There is a certain satisfaction in being able to say to yourself, I have 'done' that category. One year I was wiping my bow having completed the biographies when I noticed in a review that the author of one of the finalists, it was a biography of Herman Melville, was a man. The long Melville biography I had read and not much liked was by a woman. I had read the wrong Melville biography. My son Ben, whom I will quote again in a moment, proposed that I should pass if off as the diligence of erudition, making a few comparative points. I just cursed my carelessness, bought and read the nominated biography. It was a fine book, though it did not win.
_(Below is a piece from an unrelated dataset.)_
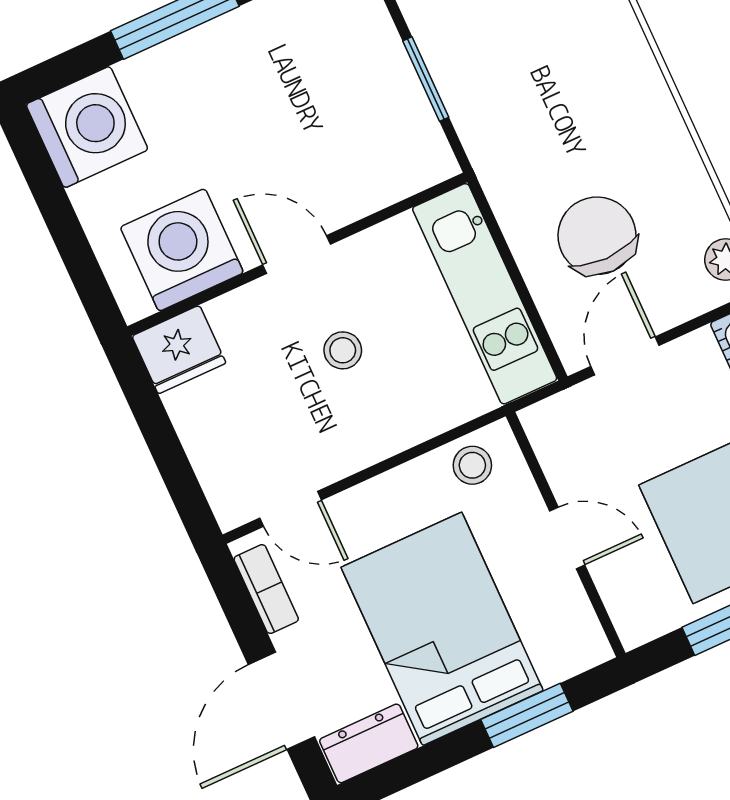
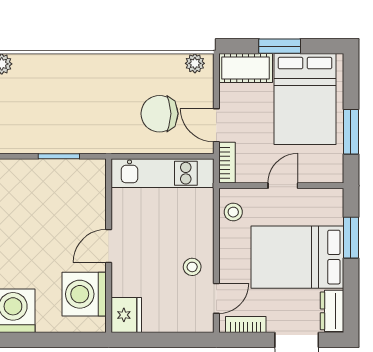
stool: (343, 350) -> (192, 267), moved
bookcase: (562, 410) -> (227, 163), added

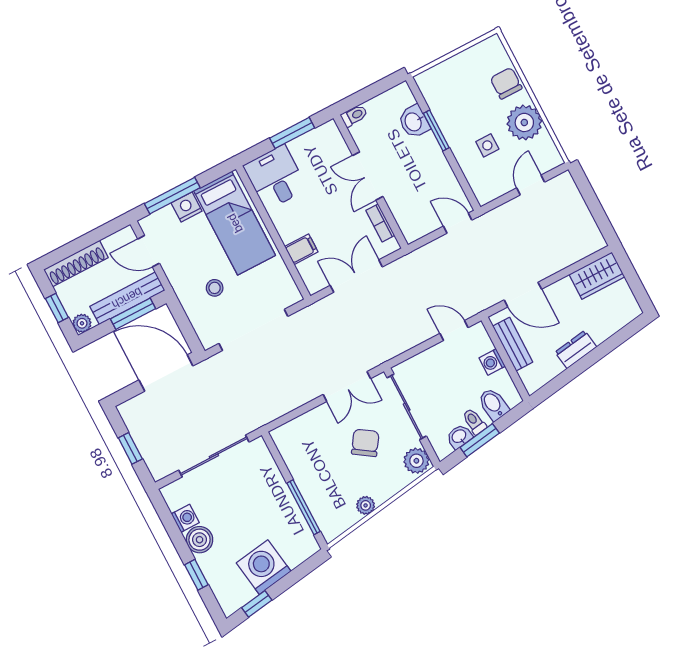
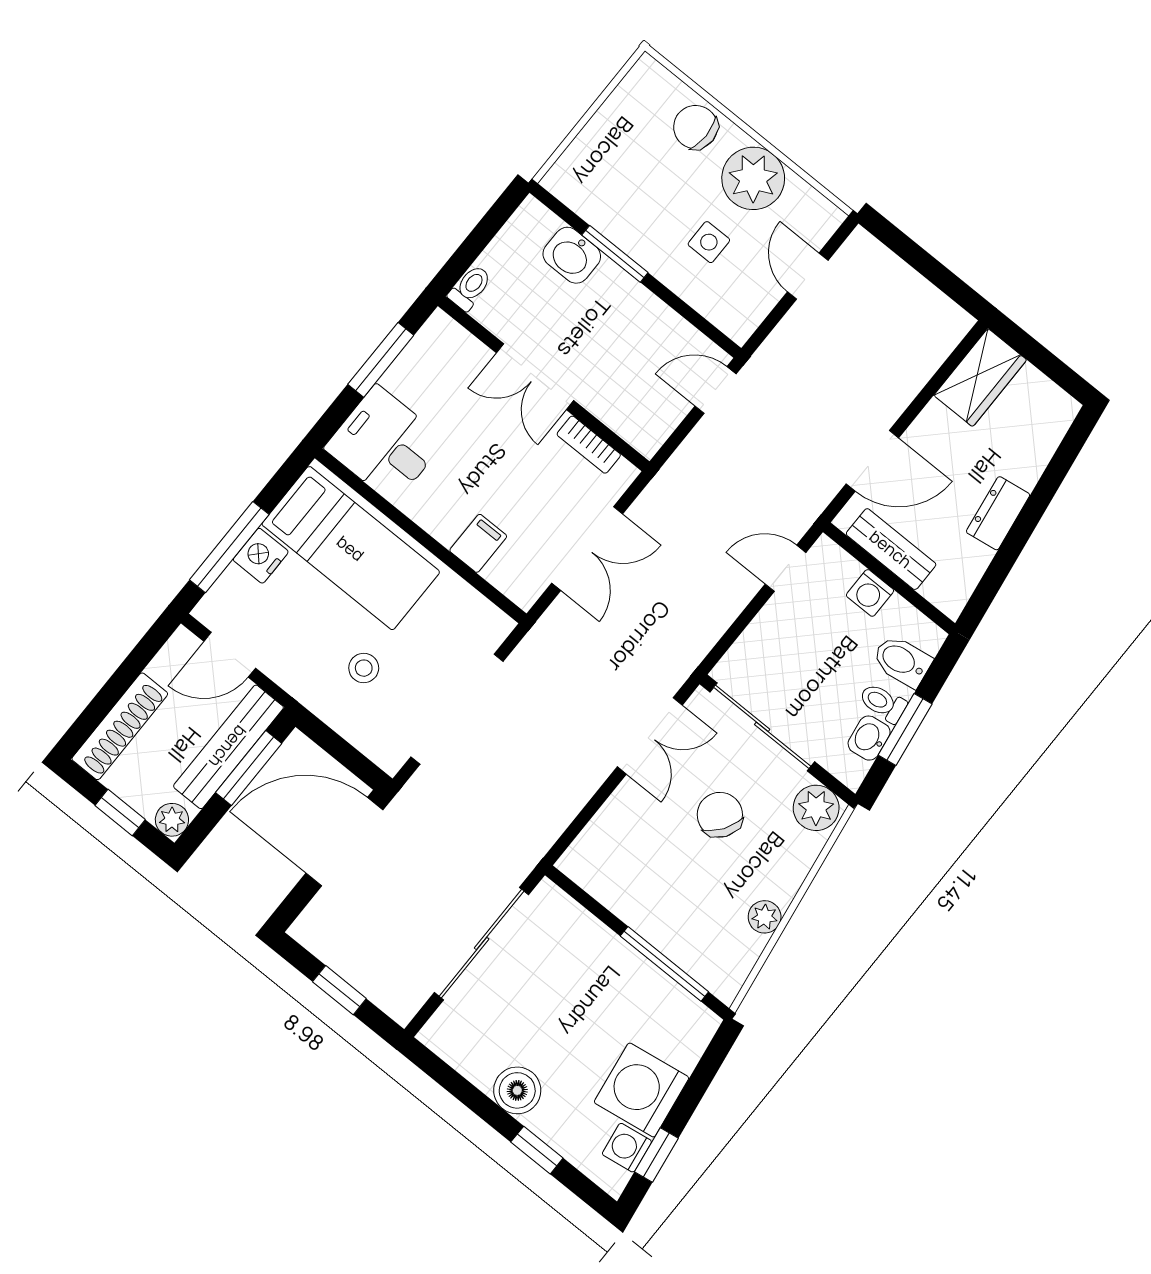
double door: (356, 276) -> (587, 548), swing flipped
washing machine: (185, 518) -> (627, 1148), moved, turned -99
My own rule of thumb is that I must have finished reading the books before the journalism entries arrive in great, thudding packages; otherwise it's really a scramble. Moreover, most of us are senior working journalists, a few are academics. In any case we all have day jobs, which can certainly conflict with this wonderful task of being surrogate readers for the general reading public.

Like all of us who have been around the Pulitzer Prizes for years I have been told several 'truths' that 'everybody knows' about how it all works.

One 'truth' is that a double byline scarcely stands a chance.

Another is that the board will not reward work that includes unnamed sources.

I have also been told, with complete certainty, that no short work ever wins. Also that long work has little chance.

We have discussed these and many other 'truths,' both formally and informally, and concluded that it is best to let our decisions speak for themselves.

I will, however, allow myself to make two observations. One comes again from my son Ben. I had explained all this to him when I was still new to the board. I said something to the effect that I was learning a great deal from the reading. 'Oh, now I understand,' said he. "You enroll in a course and at the end you give the grades.'

The other observation is that were you in the room, the process would reassure you. It is a body of generally informed people working hard to make the right judgments. But then you in this audience know that. You've all won.

* * *

I found this year's entries particularly stimulating and provocative. At a time when it can sometimes seem only cook books and diet books have any chance of reaching an audience; when newspapers are about to fall into desuetude, victim of the internet (if we can award the prize in criticism to a writer who calls a car insufferably twee I can speak of desuetude) - anyway, at a time when it can seem everything is falling apart I am happy to be able to report the best work published last year was as good as I can ever remember.

Your work, which we honor here today, sets the standard of aspiration for the rest of us. If I have a wish to make for each of you, it is that your best work is yet to come. But for today, celebrate. Winning a Pulitzer Prize is a wonderful thing.